Additionally, the augmentation tool requires that the list of images to be augmented is in a file called selected_for_augmentation.txt
in the root of the repository. This file should contain the file names of the images to be augmented, one per line. See the dataset exploration notebook for information on how the images in this repository's selected_for_augmentation.txt
file were selected from the ShipRSImageNet dataset, the tools and techniques used to build this list of images to augment, and for information on factors that were considered in the selection of augmentation candidate images.

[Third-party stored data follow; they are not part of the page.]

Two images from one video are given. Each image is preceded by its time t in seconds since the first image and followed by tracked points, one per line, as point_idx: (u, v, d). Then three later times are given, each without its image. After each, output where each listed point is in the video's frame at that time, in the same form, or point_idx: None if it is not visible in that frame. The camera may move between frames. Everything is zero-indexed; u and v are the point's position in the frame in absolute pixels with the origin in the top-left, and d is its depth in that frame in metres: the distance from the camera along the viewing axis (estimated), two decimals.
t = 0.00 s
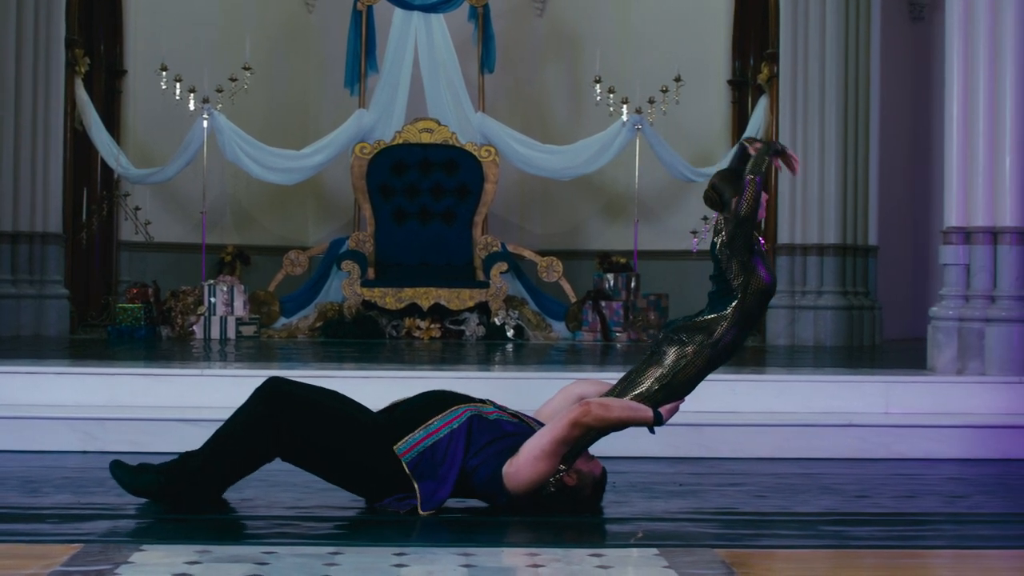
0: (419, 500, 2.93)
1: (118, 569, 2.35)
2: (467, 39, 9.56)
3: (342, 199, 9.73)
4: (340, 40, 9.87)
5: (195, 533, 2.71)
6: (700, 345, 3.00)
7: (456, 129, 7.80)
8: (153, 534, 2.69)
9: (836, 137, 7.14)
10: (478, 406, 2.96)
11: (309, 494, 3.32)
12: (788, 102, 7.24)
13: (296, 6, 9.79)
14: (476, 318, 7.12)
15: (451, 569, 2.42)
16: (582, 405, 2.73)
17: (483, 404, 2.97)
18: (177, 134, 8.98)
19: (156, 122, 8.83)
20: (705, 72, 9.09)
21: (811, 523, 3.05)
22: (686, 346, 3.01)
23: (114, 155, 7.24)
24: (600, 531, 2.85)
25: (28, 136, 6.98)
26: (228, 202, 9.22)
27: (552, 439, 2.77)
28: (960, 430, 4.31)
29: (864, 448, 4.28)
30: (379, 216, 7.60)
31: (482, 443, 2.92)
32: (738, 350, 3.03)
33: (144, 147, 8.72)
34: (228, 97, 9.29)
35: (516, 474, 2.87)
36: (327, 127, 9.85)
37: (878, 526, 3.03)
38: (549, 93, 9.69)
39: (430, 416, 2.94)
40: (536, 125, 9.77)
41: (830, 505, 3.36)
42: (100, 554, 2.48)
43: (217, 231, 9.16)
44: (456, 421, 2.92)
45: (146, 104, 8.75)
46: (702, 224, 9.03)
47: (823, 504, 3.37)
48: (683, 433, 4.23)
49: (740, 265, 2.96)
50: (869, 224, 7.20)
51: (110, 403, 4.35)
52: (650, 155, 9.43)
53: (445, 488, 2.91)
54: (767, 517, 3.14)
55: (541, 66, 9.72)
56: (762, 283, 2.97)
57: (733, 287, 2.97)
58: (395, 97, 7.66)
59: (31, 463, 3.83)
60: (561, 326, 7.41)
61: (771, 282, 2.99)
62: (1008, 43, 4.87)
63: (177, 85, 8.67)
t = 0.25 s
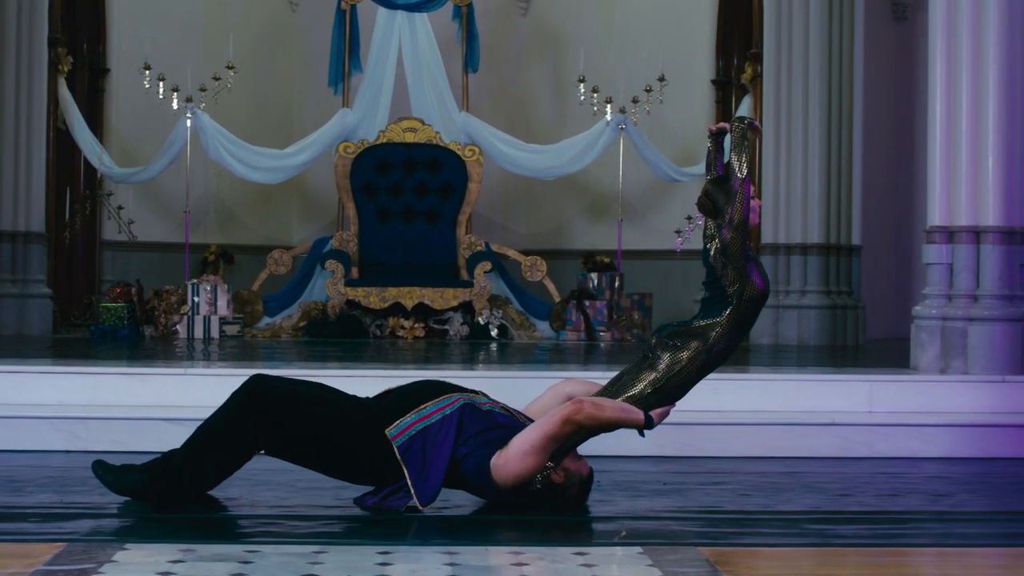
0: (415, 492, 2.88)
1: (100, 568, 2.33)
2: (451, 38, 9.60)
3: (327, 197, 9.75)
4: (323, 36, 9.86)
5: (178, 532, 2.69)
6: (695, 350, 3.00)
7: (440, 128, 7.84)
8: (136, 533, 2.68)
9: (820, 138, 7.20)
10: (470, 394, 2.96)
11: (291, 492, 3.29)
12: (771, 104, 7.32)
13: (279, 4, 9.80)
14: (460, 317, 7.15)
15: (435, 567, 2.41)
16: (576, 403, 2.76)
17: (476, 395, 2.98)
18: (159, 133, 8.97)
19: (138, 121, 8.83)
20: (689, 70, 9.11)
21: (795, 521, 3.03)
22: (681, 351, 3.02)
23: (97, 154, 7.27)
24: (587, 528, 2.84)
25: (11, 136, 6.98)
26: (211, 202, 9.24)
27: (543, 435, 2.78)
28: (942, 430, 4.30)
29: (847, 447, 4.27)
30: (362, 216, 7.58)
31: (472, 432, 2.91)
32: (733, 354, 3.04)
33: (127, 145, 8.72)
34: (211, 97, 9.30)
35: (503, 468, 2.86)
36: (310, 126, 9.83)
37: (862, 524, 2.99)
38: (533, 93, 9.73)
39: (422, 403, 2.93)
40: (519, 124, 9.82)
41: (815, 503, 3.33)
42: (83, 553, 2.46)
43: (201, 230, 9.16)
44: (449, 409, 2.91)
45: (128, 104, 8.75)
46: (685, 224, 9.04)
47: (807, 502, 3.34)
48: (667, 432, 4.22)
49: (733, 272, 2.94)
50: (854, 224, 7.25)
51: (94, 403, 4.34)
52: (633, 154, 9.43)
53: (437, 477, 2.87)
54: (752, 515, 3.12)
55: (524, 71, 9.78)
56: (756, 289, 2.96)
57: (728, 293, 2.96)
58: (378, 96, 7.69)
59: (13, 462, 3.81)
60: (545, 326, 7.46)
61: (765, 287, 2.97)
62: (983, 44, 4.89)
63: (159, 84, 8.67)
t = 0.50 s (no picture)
0: (418, 487, 2.86)
1: (87, 568, 2.32)
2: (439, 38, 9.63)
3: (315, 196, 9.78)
4: (310, 36, 9.89)
5: (165, 531, 2.67)
6: (691, 357, 3.09)
7: (428, 128, 7.85)
8: (123, 533, 2.66)
9: (807, 138, 7.22)
10: (467, 388, 2.97)
11: (278, 491, 3.27)
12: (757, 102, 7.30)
13: (267, 4, 9.83)
14: (448, 317, 7.15)
15: (423, 567, 2.40)
16: (573, 401, 2.78)
17: (474, 391, 2.98)
18: (145, 133, 8.98)
19: (125, 120, 8.84)
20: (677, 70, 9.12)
21: (784, 520, 3.00)
22: (678, 358, 3.11)
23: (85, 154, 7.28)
24: (578, 528, 2.81)
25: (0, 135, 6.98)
26: (198, 202, 9.24)
27: (538, 431, 2.79)
28: (930, 429, 4.29)
29: (835, 446, 4.26)
30: (350, 216, 7.60)
31: (467, 427, 2.90)
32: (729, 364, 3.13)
33: (114, 145, 8.73)
34: (198, 97, 9.32)
35: (495, 463, 2.86)
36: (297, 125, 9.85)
37: (850, 523, 2.97)
38: (521, 92, 9.77)
39: (420, 399, 2.94)
40: (507, 122, 9.83)
41: (804, 502, 3.31)
42: (70, 553, 2.45)
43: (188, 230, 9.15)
44: (446, 403, 2.91)
45: (115, 107, 8.76)
46: (673, 223, 9.04)
47: (796, 501, 3.32)
48: (656, 431, 4.20)
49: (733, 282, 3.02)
50: (840, 225, 7.27)
51: (82, 403, 4.33)
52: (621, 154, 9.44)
53: (437, 473, 2.86)
54: (742, 514, 3.09)
55: (513, 67, 9.81)
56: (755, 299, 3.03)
57: (727, 303, 3.04)
58: (366, 95, 7.69)
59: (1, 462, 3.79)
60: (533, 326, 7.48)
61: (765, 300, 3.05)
62: (963, 44, 4.91)
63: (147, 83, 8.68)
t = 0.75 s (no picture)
0: (415, 487, 2.88)
1: (80, 569, 2.31)
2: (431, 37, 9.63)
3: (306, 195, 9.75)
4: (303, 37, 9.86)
5: (159, 532, 2.67)
6: (689, 365, 3.17)
7: (420, 127, 7.80)
8: (115, 533, 2.65)
9: (799, 138, 7.23)
10: (461, 387, 2.98)
11: (271, 491, 3.27)
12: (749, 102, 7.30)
13: (259, 3, 9.81)
14: (440, 317, 7.16)
15: (417, 567, 2.40)
16: (567, 402, 2.80)
17: (468, 390, 2.99)
18: (138, 132, 9.00)
19: (116, 119, 8.82)
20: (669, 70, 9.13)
21: (776, 520, 3.01)
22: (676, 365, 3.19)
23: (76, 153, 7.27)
24: (570, 528, 2.82)
25: None
26: (190, 201, 9.22)
27: (532, 432, 2.82)
28: (921, 429, 4.30)
29: (827, 446, 4.27)
30: (342, 216, 7.63)
31: (462, 426, 2.92)
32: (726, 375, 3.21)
33: (105, 145, 8.71)
34: (191, 95, 9.29)
35: (489, 463, 2.88)
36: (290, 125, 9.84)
37: (842, 523, 2.98)
38: (513, 91, 9.78)
39: (416, 399, 2.94)
40: (499, 122, 9.84)
41: (796, 502, 3.32)
42: (64, 554, 2.45)
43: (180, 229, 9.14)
44: (441, 403, 2.92)
45: (107, 105, 8.73)
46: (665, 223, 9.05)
47: (788, 501, 3.32)
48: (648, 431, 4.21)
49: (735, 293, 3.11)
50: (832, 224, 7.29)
51: (74, 403, 4.32)
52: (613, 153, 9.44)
53: (433, 473, 2.88)
54: (734, 514, 3.10)
55: (505, 66, 9.79)
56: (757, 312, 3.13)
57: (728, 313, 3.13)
58: (358, 96, 7.64)
59: None
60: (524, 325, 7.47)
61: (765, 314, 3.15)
62: (955, 44, 4.92)
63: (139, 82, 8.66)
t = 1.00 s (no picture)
0: (415, 482, 2.85)
1: (77, 569, 2.31)
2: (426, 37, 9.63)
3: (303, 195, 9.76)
4: (299, 37, 9.87)
5: (156, 532, 2.67)
6: (692, 372, 3.16)
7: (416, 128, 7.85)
8: (112, 533, 2.65)
9: (794, 138, 7.24)
10: (462, 385, 2.97)
11: (267, 491, 3.27)
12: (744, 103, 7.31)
13: (254, 3, 9.80)
14: (436, 317, 7.15)
15: (414, 567, 2.40)
16: (569, 404, 2.83)
17: (468, 387, 2.98)
18: (132, 132, 8.97)
19: (112, 120, 8.81)
20: (665, 70, 9.14)
21: (773, 519, 3.01)
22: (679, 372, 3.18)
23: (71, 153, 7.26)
24: (567, 528, 2.82)
25: None
26: (186, 201, 9.21)
27: (532, 432, 2.83)
28: (916, 429, 4.30)
29: (823, 446, 4.28)
30: (339, 216, 7.60)
31: (462, 424, 2.91)
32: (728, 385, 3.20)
33: (100, 144, 8.70)
34: (186, 96, 9.29)
35: (487, 461, 2.88)
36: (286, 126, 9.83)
37: (839, 522, 2.99)
38: (508, 92, 9.78)
39: (415, 397, 2.93)
40: (494, 122, 9.84)
41: (793, 502, 3.32)
42: (60, 554, 2.44)
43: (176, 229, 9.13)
44: (441, 401, 2.91)
45: (103, 106, 8.72)
46: (660, 223, 9.05)
47: (785, 501, 3.32)
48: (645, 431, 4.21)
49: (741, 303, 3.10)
50: (828, 225, 7.29)
51: (69, 403, 4.31)
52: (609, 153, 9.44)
53: (433, 470, 2.86)
54: (731, 514, 3.10)
55: (500, 67, 9.81)
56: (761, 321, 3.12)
57: (733, 322, 3.13)
58: (353, 96, 7.68)
59: None
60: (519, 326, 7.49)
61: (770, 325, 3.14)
62: (950, 45, 4.93)
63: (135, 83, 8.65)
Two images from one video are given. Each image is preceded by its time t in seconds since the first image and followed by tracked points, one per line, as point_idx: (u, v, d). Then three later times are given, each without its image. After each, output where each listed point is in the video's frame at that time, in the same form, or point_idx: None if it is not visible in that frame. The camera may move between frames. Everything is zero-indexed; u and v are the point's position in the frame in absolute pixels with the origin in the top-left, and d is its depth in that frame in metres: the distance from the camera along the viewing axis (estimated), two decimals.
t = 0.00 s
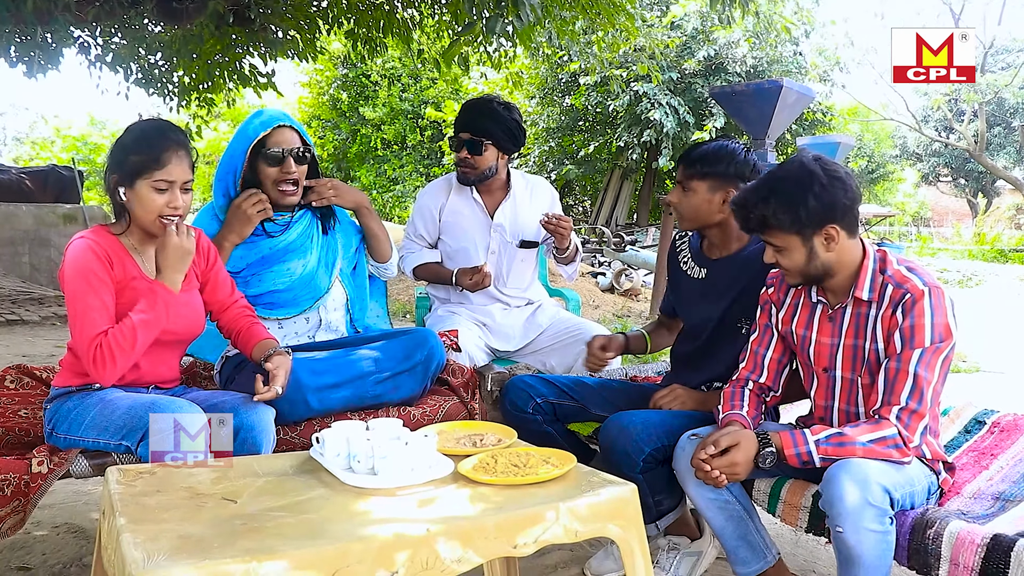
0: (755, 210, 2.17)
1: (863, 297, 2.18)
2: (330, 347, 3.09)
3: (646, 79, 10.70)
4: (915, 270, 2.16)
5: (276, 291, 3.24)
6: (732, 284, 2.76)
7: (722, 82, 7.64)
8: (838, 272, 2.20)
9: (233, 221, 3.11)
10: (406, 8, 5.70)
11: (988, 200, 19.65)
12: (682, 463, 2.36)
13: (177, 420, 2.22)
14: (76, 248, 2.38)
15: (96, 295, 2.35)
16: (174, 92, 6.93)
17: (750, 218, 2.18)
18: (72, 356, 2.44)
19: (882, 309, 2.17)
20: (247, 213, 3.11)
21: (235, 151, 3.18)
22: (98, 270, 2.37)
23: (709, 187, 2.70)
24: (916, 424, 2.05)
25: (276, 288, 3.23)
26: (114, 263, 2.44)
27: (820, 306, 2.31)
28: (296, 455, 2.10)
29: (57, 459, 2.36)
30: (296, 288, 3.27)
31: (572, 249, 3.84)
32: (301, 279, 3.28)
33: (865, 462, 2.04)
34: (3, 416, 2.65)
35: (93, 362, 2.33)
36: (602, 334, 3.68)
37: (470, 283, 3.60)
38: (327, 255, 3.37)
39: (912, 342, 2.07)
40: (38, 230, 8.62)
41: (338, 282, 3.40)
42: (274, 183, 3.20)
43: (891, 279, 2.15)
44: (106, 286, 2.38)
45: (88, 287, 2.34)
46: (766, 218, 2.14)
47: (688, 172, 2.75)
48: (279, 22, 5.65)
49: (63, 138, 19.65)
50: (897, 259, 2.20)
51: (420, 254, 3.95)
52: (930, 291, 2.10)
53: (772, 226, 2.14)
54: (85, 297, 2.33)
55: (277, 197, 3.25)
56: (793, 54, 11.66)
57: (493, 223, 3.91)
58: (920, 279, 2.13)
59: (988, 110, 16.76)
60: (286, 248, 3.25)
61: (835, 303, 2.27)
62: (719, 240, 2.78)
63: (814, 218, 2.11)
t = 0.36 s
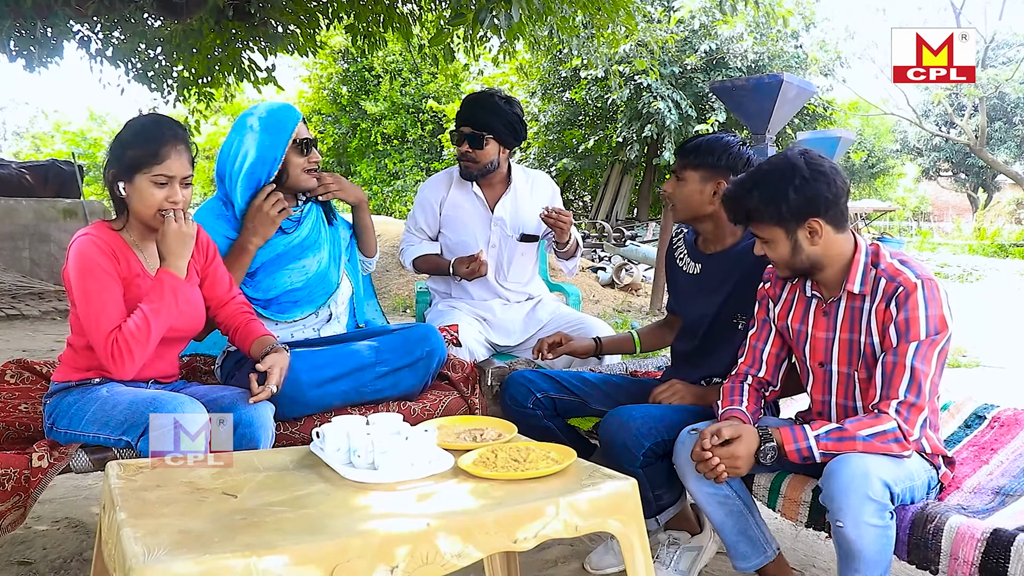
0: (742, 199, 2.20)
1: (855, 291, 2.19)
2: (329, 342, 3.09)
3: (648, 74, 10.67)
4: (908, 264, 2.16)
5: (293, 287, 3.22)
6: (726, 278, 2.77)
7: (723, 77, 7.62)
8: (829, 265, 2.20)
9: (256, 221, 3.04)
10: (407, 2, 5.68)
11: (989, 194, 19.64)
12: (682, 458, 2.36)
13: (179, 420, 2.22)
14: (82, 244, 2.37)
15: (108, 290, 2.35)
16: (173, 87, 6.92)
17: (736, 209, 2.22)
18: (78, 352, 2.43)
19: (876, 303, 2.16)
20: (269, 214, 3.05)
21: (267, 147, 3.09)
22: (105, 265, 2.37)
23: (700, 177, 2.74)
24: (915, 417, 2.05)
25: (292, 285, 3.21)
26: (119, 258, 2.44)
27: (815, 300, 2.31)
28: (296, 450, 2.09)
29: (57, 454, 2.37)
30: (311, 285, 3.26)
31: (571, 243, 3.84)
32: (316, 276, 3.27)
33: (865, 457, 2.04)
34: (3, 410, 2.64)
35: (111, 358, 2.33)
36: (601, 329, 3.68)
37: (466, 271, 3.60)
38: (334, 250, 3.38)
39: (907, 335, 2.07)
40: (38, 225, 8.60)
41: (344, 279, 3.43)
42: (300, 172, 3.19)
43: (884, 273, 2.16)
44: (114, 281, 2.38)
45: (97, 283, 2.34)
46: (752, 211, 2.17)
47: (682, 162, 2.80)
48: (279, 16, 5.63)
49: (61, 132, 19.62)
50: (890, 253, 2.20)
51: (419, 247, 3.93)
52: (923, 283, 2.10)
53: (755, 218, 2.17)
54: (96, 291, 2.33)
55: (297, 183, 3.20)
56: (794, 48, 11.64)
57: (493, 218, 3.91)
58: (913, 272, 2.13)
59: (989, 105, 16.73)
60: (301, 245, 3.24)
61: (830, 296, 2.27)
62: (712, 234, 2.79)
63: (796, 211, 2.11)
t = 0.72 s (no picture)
0: (739, 191, 2.23)
1: (850, 291, 2.19)
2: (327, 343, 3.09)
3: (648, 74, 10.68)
4: (903, 263, 2.16)
5: (306, 288, 3.22)
6: (723, 279, 2.77)
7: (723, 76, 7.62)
8: (823, 264, 2.21)
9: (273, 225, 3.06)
10: (407, 3, 5.68)
11: (988, 194, 19.65)
12: (682, 458, 2.36)
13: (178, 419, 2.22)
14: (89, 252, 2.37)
15: (115, 298, 2.35)
16: (173, 87, 6.93)
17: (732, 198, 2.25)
18: (84, 358, 2.44)
19: (871, 302, 2.17)
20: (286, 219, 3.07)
21: (285, 148, 3.12)
22: (112, 273, 2.37)
23: (697, 175, 2.74)
24: (913, 416, 2.05)
25: (306, 287, 3.21)
26: (125, 265, 2.43)
27: (811, 299, 2.31)
28: (296, 450, 2.09)
29: (57, 455, 2.36)
30: (324, 287, 3.27)
31: (571, 243, 3.83)
32: (328, 278, 3.29)
33: (864, 456, 2.04)
34: (3, 411, 2.64)
35: (120, 369, 2.34)
36: (600, 328, 3.68)
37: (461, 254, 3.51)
38: (343, 251, 3.40)
39: (904, 335, 2.07)
40: (37, 225, 8.59)
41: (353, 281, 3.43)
42: (312, 171, 3.23)
43: (880, 272, 2.16)
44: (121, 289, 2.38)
45: (105, 291, 2.34)
46: (745, 201, 2.20)
47: (676, 162, 2.80)
48: (278, 16, 5.64)
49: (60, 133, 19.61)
50: (886, 252, 2.20)
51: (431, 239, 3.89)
52: (919, 282, 2.09)
53: (749, 210, 2.19)
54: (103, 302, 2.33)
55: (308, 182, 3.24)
56: (793, 48, 11.66)
57: (494, 215, 3.93)
58: (908, 271, 2.13)
59: (988, 105, 16.74)
60: (314, 246, 3.26)
61: (826, 296, 2.28)
62: (709, 234, 2.80)
63: (790, 208, 2.12)
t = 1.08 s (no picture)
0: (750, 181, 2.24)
1: (856, 291, 2.19)
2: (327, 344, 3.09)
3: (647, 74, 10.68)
4: (911, 265, 2.16)
5: (310, 291, 3.21)
6: (723, 280, 2.77)
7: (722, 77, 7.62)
8: (829, 264, 2.21)
9: (281, 230, 3.08)
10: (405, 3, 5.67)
11: (988, 195, 19.64)
12: (682, 459, 2.36)
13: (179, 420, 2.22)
14: (89, 259, 2.36)
15: (117, 305, 2.35)
16: (172, 88, 6.93)
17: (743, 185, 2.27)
18: (86, 364, 2.44)
19: (878, 304, 2.17)
20: (293, 223, 3.08)
21: (298, 150, 3.15)
22: (113, 280, 2.37)
23: (695, 175, 2.75)
24: (916, 418, 2.05)
25: (310, 290, 3.21)
26: (126, 271, 2.43)
27: (816, 299, 2.32)
28: (296, 451, 2.09)
29: (56, 456, 2.35)
30: (328, 290, 3.27)
31: (571, 246, 3.83)
32: (331, 282, 3.28)
33: (864, 457, 2.04)
34: (2, 411, 2.63)
35: (121, 375, 2.33)
36: (600, 328, 3.68)
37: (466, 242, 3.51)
38: (347, 256, 3.40)
39: (909, 336, 2.07)
40: (37, 226, 8.59)
41: (354, 286, 3.43)
42: (321, 173, 3.27)
43: (887, 274, 2.16)
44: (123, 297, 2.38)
45: (106, 298, 2.34)
46: (754, 188, 2.22)
47: (676, 161, 2.80)
48: (277, 17, 5.64)
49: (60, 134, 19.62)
50: (893, 254, 2.20)
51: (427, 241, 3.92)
52: (927, 285, 2.10)
53: (759, 201, 2.20)
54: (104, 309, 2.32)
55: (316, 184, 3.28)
56: (793, 49, 11.66)
57: (497, 216, 3.93)
58: (916, 273, 2.13)
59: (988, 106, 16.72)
60: (319, 250, 3.26)
61: (831, 296, 2.28)
62: (709, 234, 2.80)
63: (799, 204, 2.13)
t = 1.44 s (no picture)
0: (763, 177, 2.24)
1: (863, 293, 2.20)
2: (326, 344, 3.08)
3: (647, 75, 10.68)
4: (919, 268, 2.16)
5: (311, 294, 3.21)
6: (722, 279, 2.77)
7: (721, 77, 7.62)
8: (837, 265, 2.22)
9: (285, 232, 3.06)
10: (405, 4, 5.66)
11: (987, 196, 19.65)
12: (680, 460, 2.36)
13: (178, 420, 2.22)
14: (86, 260, 2.36)
15: (113, 306, 2.34)
16: (171, 89, 6.93)
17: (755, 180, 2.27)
18: (83, 366, 2.44)
19: (885, 306, 2.17)
20: (298, 226, 3.06)
21: (308, 152, 3.16)
22: (110, 280, 2.36)
23: (692, 171, 2.76)
24: (917, 421, 2.05)
25: (311, 292, 3.20)
26: (123, 272, 2.43)
27: (821, 299, 2.32)
28: (295, 451, 2.09)
29: (55, 457, 2.35)
30: (329, 294, 3.27)
31: (571, 245, 3.83)
32: (333, 285, 3.28)
33: (864, 458, 2.04)
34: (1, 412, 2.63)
35: (117, 375, 2.33)
36: (600, 329, 3.67)
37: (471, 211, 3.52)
38: (350, 259, 3.40)
39: (916, 339, 2.07)
40: (35, 227, 8.58)
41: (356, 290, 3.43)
42: (329, 176, 3.26)
43: (896, 276, 2.16)
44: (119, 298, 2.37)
45: (103, 300, 2.34)
46: (767, 182, 2.22)
47: (677, 157, 2.81)
48: (277, 18, 5.64)
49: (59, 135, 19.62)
50: (902, 256, 2.20)
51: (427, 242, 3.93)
52: (935, 288, 2.10)
53: (771, 196, 2.21)
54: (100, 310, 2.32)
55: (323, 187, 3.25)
56: (792, 50, 11.66)
57: (496, 216, 3.91)
58: (925, 276, 2.13)
59: (987, 106, 16.73)
60: (322, 253, 3.26)
61: (837, 297, 2.28)
62: (708, 232, 2.81)
63: (811, 203, 2.14)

After the selected_for_augmentation.txt
file is created, the ShipRSImageNet dataset is extracted to the root of the repository, and dependencies are installed (see requirements.txt
), the code can be run by executing the main.py
script in the root of the repository. To run this code using the same package versions that were used during the creation of this repository, use either requirements-frozen.txt
with pip and Python 3.8.10 (check requirements-frozen.txt
for install notes), or create a conda environment from environment.yml
on Ubuntu 20.04.
To view the augmented images, you can use the show_images_selected_for_augmentation.py
script and pass the path to the augmented images dataset directory. Ex. python show_images_selected_for_augmentation.py augmented_image_folder/
This repository includes dataset configs for the original ShipRSImageNet dataset, as well as augmented versions of the dataset in the yolo
directory. These are used to train and evaluate the YOLOv8 model on the original and augmented datasets. These dataset configs focus on testing a reduced number of classes. Most significantly is grouping together the warship classes since there are so many of them in the dataset, and the augmentation examples in this repository focus on augmenting the fishing vessel class.
A train.py
and test.py
script are included in the root of this repository for the purpose of evaluating the impact of the augmentation on the YOLOv8 model's performance on the ShipRSImageNet dataset. These scripts take a parameter that indicates which dataset to use for a given run, as well as other parameters that will be passed on to YOLO. Results will be saved in the usual directories that are created by YOLOv8.
All code in this repository is licensed under the license specified in the root-level LICENSE
file, unless otherwise specified in the file itself,
or if a subdirectory in this repository contains a README or LICENSE that specifies a different license - in which case the license specified in that readme or license file applies to the contents of that directory.